* SET PROBLEM: Count the lines in the material below that contain the string "false", and give only that number.

Dataset excerpt
· · ·
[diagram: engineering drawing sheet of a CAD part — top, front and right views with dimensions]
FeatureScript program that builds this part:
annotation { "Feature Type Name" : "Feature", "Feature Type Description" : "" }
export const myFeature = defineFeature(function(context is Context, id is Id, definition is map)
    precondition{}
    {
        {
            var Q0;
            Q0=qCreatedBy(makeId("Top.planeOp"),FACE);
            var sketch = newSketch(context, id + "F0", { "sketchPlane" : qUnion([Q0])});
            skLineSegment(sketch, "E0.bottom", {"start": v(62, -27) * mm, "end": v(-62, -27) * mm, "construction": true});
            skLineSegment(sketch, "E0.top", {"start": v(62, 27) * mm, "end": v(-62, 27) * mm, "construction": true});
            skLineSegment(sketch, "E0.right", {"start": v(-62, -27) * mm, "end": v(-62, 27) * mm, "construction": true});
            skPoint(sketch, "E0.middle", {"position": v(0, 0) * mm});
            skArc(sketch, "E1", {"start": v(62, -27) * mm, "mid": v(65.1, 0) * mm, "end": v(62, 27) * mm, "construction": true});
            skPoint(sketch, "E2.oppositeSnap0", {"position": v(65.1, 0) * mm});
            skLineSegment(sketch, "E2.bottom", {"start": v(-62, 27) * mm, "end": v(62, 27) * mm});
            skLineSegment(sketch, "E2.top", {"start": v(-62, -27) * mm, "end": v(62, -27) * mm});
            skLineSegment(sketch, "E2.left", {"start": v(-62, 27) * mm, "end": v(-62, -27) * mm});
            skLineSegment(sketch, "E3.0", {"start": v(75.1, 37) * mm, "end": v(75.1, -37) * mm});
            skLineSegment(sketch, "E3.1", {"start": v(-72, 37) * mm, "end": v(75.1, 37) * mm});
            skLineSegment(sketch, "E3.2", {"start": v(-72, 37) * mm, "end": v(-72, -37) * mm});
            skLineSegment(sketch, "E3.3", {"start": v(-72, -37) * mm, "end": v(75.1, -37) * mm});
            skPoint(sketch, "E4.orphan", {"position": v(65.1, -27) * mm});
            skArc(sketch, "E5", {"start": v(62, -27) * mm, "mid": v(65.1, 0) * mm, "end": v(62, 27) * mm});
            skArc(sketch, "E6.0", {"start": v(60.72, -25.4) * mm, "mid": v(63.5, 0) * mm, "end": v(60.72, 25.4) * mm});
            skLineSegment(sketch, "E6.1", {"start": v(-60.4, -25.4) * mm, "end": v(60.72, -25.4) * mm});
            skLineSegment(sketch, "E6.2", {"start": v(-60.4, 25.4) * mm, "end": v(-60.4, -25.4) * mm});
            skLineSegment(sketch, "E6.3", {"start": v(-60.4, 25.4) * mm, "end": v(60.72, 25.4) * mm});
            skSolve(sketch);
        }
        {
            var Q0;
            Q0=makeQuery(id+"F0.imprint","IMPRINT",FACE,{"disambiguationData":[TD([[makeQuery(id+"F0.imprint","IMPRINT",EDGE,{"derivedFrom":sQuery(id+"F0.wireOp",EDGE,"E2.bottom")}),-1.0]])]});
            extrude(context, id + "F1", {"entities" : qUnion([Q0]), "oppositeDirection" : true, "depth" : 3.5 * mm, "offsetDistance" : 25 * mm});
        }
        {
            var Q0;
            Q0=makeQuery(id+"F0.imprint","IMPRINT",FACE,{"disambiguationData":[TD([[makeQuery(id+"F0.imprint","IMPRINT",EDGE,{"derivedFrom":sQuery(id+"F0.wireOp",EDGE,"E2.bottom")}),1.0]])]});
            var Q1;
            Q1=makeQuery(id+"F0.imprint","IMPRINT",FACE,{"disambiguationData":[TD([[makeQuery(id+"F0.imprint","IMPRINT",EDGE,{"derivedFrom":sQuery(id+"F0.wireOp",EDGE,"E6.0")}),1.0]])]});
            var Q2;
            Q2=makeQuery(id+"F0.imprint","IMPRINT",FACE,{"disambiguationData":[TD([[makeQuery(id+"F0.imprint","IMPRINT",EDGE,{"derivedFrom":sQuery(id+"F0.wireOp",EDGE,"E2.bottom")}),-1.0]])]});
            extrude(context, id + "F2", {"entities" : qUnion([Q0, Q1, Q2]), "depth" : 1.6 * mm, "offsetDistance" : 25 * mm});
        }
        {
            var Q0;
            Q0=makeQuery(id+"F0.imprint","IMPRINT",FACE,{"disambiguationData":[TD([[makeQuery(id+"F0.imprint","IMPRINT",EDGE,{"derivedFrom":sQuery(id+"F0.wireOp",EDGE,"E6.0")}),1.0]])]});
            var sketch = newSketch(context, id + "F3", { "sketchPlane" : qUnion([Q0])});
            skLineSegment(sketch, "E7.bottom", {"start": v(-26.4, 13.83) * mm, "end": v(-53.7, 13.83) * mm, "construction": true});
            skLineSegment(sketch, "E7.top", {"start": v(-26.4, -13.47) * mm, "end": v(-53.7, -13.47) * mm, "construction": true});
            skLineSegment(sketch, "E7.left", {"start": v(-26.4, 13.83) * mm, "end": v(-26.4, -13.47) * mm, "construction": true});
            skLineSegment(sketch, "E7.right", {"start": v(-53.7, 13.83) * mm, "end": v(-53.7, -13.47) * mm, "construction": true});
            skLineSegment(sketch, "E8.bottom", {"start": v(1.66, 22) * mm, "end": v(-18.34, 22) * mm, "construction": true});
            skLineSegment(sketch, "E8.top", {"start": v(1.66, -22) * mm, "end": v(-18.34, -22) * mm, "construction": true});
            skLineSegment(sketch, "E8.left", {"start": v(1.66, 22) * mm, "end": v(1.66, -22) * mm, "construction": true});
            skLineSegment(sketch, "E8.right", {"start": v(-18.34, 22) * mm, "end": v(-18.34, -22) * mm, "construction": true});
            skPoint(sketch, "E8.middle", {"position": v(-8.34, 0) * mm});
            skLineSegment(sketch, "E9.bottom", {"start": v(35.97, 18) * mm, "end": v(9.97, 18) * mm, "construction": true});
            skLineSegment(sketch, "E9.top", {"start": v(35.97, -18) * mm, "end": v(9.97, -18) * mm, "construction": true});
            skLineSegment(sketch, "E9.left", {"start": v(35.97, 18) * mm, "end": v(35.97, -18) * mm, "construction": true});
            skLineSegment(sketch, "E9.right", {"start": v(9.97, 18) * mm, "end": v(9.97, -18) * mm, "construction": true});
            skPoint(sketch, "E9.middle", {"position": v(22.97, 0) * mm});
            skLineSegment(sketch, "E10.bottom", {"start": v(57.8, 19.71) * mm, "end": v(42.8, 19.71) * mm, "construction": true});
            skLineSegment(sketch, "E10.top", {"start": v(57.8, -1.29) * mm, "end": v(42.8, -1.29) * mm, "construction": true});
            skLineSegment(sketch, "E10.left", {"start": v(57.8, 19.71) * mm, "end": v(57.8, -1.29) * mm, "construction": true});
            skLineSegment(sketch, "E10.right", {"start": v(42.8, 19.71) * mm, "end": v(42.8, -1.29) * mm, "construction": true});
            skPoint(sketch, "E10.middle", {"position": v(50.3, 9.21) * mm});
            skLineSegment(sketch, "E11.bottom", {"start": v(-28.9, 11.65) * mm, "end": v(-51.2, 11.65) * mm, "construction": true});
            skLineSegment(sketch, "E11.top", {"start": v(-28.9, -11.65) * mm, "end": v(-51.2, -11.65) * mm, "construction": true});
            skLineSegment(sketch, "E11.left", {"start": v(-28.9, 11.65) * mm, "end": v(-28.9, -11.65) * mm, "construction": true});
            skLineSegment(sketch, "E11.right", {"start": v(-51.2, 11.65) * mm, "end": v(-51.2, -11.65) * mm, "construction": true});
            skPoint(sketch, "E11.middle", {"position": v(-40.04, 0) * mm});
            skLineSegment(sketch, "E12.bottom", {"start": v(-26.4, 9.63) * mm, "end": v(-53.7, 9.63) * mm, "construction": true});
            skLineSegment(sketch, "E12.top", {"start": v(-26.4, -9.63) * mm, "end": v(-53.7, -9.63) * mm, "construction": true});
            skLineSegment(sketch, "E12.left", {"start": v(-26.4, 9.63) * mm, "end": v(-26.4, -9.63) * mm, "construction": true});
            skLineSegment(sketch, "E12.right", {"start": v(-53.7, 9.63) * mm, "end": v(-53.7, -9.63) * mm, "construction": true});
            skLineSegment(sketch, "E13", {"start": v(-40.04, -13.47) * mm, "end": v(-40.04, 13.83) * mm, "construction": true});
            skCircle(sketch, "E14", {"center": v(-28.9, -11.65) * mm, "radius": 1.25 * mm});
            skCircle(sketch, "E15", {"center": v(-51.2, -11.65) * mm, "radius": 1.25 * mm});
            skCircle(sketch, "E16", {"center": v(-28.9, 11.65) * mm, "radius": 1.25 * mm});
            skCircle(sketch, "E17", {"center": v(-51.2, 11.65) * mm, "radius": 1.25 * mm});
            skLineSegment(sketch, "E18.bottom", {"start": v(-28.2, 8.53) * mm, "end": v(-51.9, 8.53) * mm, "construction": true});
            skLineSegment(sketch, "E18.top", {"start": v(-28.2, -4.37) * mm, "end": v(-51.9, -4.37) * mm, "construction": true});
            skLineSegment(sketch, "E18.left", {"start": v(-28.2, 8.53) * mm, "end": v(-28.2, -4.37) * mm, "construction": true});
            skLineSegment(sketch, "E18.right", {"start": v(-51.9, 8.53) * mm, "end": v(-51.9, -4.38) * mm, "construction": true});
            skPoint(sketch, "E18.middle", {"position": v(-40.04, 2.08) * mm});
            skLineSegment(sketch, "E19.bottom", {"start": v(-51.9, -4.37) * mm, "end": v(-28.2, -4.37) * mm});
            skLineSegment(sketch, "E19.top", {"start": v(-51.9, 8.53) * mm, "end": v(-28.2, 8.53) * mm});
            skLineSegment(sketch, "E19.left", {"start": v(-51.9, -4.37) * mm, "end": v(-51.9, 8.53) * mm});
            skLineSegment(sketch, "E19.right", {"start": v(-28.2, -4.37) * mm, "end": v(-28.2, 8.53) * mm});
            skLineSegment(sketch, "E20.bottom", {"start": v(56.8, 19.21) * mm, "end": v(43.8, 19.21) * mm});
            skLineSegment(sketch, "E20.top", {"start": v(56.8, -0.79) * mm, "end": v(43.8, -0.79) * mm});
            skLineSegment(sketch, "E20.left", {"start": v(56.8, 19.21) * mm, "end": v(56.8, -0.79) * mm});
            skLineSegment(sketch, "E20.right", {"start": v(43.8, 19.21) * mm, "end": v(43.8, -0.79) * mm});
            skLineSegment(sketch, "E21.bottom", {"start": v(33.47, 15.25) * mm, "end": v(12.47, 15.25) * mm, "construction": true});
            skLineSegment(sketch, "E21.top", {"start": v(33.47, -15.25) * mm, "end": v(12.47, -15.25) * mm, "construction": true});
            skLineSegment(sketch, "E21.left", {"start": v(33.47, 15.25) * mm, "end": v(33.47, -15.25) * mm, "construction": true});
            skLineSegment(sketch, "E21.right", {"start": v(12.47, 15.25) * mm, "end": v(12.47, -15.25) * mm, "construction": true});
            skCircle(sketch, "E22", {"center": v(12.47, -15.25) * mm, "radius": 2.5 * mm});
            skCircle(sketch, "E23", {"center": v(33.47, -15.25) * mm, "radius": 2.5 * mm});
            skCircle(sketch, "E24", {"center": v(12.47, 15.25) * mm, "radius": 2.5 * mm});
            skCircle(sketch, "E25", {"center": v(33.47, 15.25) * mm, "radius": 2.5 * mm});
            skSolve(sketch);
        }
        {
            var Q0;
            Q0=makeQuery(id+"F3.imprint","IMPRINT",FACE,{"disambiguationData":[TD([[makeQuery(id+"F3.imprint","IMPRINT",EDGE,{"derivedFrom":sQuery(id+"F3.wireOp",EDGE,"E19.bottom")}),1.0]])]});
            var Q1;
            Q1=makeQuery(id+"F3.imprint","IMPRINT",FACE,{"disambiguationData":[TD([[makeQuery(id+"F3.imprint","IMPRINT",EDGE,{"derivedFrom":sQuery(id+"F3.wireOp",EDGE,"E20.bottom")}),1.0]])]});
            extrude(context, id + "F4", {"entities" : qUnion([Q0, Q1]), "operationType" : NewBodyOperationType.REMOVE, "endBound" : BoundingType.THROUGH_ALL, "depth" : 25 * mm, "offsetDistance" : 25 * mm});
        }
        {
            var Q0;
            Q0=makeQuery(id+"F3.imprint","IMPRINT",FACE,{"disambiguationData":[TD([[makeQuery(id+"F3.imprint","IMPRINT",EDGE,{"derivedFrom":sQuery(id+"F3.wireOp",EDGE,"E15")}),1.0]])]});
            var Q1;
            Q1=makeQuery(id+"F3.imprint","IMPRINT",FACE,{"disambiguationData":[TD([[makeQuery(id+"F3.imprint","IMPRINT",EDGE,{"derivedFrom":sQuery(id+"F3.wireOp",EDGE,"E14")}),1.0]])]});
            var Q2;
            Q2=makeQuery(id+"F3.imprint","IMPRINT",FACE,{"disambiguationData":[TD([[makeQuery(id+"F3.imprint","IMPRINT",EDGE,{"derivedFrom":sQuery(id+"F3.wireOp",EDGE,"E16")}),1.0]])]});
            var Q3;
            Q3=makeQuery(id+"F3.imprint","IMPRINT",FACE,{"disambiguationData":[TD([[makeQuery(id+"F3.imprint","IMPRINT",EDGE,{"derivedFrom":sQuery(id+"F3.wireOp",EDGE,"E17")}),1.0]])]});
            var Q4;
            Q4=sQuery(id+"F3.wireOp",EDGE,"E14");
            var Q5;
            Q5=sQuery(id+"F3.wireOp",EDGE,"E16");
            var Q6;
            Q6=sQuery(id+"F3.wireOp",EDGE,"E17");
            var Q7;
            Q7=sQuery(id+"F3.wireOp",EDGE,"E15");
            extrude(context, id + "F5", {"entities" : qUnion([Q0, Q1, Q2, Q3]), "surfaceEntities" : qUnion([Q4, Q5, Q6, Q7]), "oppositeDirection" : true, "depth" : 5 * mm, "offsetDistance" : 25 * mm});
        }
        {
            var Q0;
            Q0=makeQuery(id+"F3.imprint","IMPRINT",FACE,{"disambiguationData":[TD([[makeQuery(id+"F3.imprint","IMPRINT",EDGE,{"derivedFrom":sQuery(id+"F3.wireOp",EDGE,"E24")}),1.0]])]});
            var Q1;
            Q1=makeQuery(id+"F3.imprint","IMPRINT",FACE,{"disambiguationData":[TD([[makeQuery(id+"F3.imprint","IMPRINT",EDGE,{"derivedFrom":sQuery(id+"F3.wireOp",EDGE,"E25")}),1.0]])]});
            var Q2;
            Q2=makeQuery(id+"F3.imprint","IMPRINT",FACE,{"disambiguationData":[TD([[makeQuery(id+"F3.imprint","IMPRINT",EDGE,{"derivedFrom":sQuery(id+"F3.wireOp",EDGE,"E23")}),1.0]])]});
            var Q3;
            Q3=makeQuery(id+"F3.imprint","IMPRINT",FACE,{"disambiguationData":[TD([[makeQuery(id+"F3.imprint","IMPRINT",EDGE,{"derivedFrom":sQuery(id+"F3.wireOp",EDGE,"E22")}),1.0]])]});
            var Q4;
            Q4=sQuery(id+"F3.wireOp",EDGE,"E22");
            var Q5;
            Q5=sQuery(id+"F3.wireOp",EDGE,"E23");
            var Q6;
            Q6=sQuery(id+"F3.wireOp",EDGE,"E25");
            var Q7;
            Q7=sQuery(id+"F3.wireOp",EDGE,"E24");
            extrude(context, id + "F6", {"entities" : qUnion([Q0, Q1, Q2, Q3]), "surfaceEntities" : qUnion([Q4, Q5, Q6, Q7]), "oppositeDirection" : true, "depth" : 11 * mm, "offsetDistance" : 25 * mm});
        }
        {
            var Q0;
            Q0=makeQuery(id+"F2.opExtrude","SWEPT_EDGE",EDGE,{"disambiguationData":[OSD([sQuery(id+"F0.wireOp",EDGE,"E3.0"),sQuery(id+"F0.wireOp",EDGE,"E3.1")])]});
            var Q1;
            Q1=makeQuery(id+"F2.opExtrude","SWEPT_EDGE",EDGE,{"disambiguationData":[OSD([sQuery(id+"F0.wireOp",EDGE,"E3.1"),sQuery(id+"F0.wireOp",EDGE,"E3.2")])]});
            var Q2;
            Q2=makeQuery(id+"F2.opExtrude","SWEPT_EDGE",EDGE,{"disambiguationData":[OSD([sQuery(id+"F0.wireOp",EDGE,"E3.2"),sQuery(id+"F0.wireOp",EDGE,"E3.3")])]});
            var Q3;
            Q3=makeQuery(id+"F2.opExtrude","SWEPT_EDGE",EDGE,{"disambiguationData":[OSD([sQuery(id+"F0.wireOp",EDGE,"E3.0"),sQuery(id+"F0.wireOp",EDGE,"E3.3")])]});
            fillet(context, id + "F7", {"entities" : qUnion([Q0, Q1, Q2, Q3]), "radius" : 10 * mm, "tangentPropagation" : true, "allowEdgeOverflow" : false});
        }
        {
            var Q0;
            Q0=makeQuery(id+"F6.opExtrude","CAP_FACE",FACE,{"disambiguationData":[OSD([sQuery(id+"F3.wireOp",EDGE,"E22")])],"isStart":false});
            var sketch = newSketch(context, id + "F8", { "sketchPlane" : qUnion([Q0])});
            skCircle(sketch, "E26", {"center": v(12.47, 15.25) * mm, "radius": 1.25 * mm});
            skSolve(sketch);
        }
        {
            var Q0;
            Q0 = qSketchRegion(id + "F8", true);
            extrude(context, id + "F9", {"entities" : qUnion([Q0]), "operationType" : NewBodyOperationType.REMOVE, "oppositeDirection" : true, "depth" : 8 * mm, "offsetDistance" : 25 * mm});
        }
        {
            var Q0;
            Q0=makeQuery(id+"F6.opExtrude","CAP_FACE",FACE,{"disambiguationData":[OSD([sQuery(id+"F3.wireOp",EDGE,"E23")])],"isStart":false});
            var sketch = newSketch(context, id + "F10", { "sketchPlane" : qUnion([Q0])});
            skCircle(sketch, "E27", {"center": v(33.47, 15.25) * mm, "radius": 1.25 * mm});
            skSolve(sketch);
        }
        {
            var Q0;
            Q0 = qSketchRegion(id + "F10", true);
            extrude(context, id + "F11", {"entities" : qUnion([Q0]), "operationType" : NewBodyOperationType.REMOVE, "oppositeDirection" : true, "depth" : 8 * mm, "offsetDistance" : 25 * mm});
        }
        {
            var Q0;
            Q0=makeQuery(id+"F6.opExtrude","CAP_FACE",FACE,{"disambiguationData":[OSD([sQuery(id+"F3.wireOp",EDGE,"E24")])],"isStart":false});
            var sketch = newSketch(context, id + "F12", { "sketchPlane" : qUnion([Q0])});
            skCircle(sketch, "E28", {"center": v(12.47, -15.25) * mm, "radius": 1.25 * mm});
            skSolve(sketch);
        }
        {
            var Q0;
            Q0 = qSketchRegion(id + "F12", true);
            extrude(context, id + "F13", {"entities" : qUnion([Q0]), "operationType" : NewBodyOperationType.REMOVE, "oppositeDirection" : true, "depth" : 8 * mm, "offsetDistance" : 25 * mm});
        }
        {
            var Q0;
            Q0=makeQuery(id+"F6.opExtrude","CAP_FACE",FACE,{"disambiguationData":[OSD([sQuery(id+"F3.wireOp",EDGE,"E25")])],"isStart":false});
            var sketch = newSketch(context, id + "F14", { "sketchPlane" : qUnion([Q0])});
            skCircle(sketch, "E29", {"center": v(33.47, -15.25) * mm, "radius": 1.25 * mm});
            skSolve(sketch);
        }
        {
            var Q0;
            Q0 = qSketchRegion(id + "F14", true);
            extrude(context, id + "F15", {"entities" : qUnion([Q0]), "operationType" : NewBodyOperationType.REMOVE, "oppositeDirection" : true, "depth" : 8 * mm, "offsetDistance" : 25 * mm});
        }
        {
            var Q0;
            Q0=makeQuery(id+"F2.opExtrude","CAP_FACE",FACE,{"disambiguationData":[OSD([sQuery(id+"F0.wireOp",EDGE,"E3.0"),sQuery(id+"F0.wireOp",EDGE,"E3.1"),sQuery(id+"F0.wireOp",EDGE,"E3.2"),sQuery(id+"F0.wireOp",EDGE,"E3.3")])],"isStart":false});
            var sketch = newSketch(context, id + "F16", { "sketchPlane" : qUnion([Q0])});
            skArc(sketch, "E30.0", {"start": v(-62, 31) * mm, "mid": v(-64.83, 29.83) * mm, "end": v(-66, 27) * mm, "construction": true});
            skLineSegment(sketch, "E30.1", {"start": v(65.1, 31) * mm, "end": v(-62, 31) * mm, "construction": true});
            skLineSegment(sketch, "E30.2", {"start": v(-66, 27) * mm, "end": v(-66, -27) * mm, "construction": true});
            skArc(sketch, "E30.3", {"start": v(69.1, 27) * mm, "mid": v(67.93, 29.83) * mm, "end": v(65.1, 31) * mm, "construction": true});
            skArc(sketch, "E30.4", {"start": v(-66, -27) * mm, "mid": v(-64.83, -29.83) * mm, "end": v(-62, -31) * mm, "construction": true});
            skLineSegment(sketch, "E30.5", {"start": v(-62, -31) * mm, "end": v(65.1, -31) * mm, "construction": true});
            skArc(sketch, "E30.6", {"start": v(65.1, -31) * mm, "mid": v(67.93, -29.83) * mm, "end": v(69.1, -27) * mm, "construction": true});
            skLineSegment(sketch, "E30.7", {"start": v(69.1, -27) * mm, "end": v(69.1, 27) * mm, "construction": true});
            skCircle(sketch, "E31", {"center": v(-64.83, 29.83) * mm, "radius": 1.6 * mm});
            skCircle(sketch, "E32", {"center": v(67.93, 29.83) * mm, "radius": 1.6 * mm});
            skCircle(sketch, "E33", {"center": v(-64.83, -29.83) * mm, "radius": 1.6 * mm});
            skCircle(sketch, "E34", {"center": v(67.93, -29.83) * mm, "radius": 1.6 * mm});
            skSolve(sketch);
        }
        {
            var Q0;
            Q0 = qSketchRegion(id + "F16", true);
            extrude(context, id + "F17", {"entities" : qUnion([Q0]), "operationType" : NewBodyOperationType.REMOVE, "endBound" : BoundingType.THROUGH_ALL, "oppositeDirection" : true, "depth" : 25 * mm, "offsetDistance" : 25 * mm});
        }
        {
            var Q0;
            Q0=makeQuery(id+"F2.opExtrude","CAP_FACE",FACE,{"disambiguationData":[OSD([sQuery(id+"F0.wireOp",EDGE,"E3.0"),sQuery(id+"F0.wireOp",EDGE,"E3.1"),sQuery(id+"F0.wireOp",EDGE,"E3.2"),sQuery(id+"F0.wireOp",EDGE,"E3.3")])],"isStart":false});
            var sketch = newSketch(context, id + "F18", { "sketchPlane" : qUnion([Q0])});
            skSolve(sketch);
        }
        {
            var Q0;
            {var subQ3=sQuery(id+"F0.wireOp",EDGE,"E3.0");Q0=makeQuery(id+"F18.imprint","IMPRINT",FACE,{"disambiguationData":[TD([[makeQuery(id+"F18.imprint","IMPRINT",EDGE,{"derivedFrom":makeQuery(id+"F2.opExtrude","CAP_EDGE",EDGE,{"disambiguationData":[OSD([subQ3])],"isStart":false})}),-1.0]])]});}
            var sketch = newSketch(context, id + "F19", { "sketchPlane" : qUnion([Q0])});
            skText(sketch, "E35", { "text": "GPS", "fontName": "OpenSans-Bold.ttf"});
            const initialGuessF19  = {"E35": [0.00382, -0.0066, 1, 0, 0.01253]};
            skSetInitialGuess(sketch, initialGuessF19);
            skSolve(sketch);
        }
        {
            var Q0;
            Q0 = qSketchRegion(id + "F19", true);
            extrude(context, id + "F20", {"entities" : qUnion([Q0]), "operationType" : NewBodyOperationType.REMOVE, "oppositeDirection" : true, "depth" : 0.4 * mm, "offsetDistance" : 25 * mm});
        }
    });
· · ·
* THE COMPLETED TASK: 8